== Direction 1 ==
According to the travel text, which day after arrival is usually the worst for the traveler who prefers day flights?
== Direction 2 ==
List every place that the travel text gives in answer to "Favorite places to visit lately?"

== Document text ==
------------
I normally prefer day flights so that I arrive in the evening. I then go to bed at regular bed time, which helps to get into the new rhythm sooner. I’ve also noticed that if I’m physically active after a flight I will sleep better at night and have a lighter jet lag. The second day upon arrival is normally the worst for me. When I travel to the east I am OK with having early morning calls or meetings, but I try to avoid calls in the evening or dinner meetings.
Last 3 trips: India, Bali, USA
How often do you travel? Every month between 1 – 4 times.
Favorite places to visit lately? I’m based in Bali. It’s my favorite place to hang out, catch up with friends and get work done. I also love the Cook Islands, Tulum, and India.
Tips for beating jet lag? Set your watch to the local time of your destination and try and match your sleeping to that on the flight. I think drinking lots of water and matching your sleep to the correct times is key.
Last three trips: Washington D.C., New York City, Philadelphia
How often do you travel? I travel about half the year, mostly for work and occasionally for pleasure
Favorite places to visit lately? The Cyclades, Los Angeles, Istanbul, and Montreal are all in my rotation whether I’m after a holiday or reposting a story.
------------
== Saved entries ==

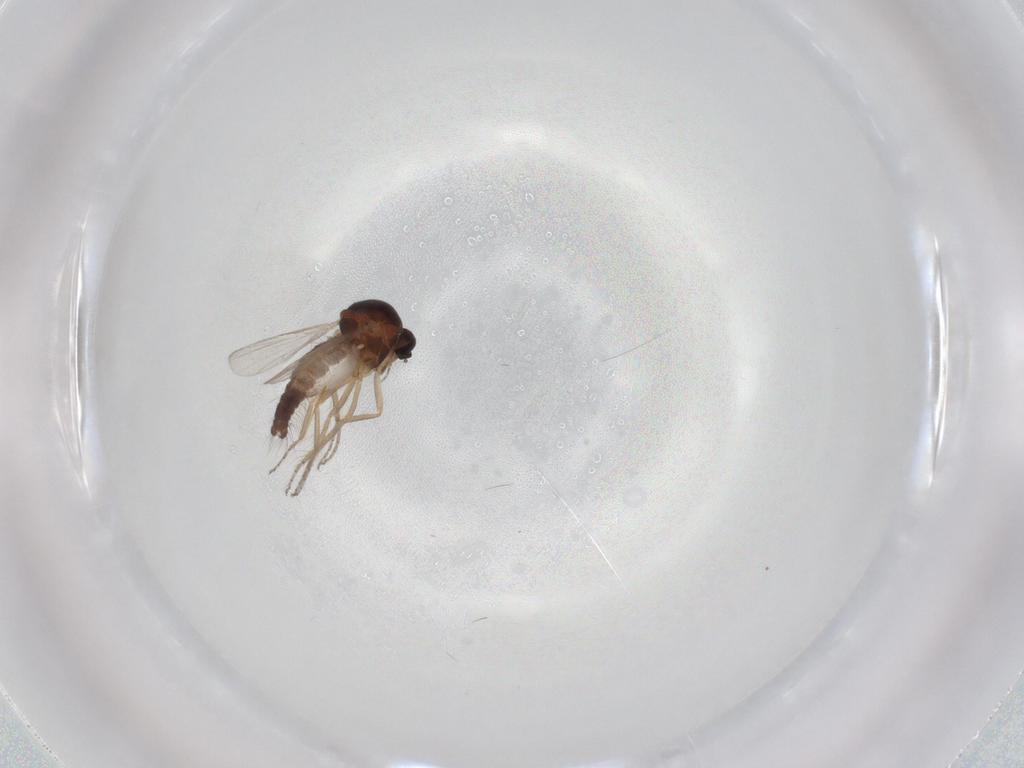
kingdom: Animalia
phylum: Arthropoda
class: Insecta
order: Diptera
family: Ceratopogonidae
------------
== Worked solution 1 ==
The second day.

== Worked solution 2 ==
Bali, the Cook Islands, Tulum, India, the Cyclades, Los Angeles, Istanbul, Montreal